What you are asked to do:
Rewrite every entry below, replacing "Caffitaly" with "Nespresso" and changing nothing else.

Data for this exercise:
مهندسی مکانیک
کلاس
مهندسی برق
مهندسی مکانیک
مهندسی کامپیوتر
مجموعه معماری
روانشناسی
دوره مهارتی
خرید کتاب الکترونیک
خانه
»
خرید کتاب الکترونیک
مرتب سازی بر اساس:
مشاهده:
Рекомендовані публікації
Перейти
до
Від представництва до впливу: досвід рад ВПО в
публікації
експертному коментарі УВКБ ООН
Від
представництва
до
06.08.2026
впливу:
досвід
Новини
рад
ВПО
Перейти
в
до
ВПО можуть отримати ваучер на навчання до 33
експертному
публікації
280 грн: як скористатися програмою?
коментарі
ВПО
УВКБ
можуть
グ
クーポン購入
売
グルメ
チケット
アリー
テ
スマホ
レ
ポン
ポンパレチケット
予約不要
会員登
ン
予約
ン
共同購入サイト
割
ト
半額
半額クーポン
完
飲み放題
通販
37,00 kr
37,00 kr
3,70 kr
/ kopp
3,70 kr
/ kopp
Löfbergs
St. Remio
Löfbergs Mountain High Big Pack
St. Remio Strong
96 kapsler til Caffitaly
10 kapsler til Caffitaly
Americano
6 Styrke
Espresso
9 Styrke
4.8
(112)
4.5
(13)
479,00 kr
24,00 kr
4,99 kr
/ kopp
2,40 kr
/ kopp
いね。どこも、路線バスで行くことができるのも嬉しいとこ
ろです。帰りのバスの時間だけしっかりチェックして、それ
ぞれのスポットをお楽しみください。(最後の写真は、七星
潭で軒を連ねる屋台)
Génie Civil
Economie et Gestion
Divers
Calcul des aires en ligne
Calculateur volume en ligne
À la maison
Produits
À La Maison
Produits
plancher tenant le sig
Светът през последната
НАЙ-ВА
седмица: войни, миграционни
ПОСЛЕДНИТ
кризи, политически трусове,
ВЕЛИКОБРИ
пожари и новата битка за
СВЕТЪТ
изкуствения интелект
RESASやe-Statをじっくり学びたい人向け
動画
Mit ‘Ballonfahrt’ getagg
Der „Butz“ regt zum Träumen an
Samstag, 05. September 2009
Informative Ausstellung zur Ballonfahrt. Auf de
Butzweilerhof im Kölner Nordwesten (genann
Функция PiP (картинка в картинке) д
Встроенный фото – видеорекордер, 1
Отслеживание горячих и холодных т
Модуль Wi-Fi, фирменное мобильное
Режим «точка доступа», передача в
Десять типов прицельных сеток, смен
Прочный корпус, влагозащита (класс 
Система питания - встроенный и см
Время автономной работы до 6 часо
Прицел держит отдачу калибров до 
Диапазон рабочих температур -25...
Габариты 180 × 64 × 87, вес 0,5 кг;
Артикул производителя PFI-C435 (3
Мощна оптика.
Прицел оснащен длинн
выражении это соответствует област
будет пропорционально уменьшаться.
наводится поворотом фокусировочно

Answer space:
مهندسی مکانیک
کلاس
مهندسی برق
مهندسی مکانیک
مهندسی کامپیوتر
مجموعه معماری
روانشناسی
دوره مهارتی
خرید کتاب الکترونیک
خانه
»
خرید کتاب الکترونیک
مرتب سازی بر اساس:
مشاهده:
Рекомендовані публікації
Перейти
до
Від представництва до впливу: досвід рад ВПО в
публікації
експертному коментарі УВКБ ООН
Від
представництва
до
06.08.2026
впливу:
досвід
Новини
рад
ВПО
Перейти
в
до
ВПО можуть отримати ваучер на навчання до 33
експертному
публікації
280 грн: як скористатися програмою?
коментарі
ВПО
УВКБ
можуть
グ
クーポン購入
売
グルメ
チケット
アリー
テ
スマホ
レ
ポン
ポンパレチケット
予約不要
会員登
ン
予約
ン
共同購入サイト
割
ト
半額
半額クーポン
完
飲み放題
通販
37,00 kr
37,00 kr
3,70 kr
/ kopp
3,70 kr
/ kopp
Löfbergs
St. Remio
Löfbergs Mountain High Big Pack
St. Remio Strong
96 kapsler til Nespresso
10 kapsler til Nespresso
Americano
6 Styrke
Espresso
9 Styrke
4.8
(112)
4.5
(13)
479,00 kr
24,00 kr
4,99 kr
/ kopp
2,40 kr
/ kopp
いね。どこも、路線バスで行くことができるのも嬉しいとこ
ろです。帰りのバスの時間だけしっかりチェックして、それ
ぞれのスポットをお楽しみください。(最後の写真は、七星
潭で軒を連ねる屋台)
Génie Civil
Economie et Gestion
Divers
Calcul des aires en ligne
Calculateur volume en ligne
À la maison
Produits
À La Maison
Produits
plancher tenant le sig
Светът през последната
НАЙ-ВА
седмица: войни, миграционни
ПОСЛЕДНИТ
кризи, политически трусове,
ВЕЛИКОБРИ
пожари и новата битка за
СВЕТЪТ
изкуствения интелект
RESASやe-Statをじっくり学びたい人向け
動画
Mit ‘Ballonfahrt’ getagg
Der „Butz“ regt zum Träumen an
Samstag, 05. September 2009
Informative Ausstellung zur Ballonfahrt. Auf de
Butzweilerhof im Kölner Nordwesten (genann
Функция PiP (картинка в картинке) д
Встроенный фото – видеорекордер, 1
Отслеживание горячих и холодных т
Модуль Wi-Fi, фирменное мобильное
Режим «точка доступа», передача в
Десять типов прицельных сеток, смен
Прочный корпус, влагозащита (класс 
Система питания - встроенный и см
Время автономной работы до 6 часо
Прицел держит отдачу калибров до 
Диапазон рабочих температур -25...
Габариты 180 × 64 × 87, вес 0,5 кг;
Артикул производителя PFI-C435 (3
Мощна оптика.
Прицел оснащен длинн
выражении это соответствует област
будет пропорционально уменьшаться.
наводится поворотом фокусировочно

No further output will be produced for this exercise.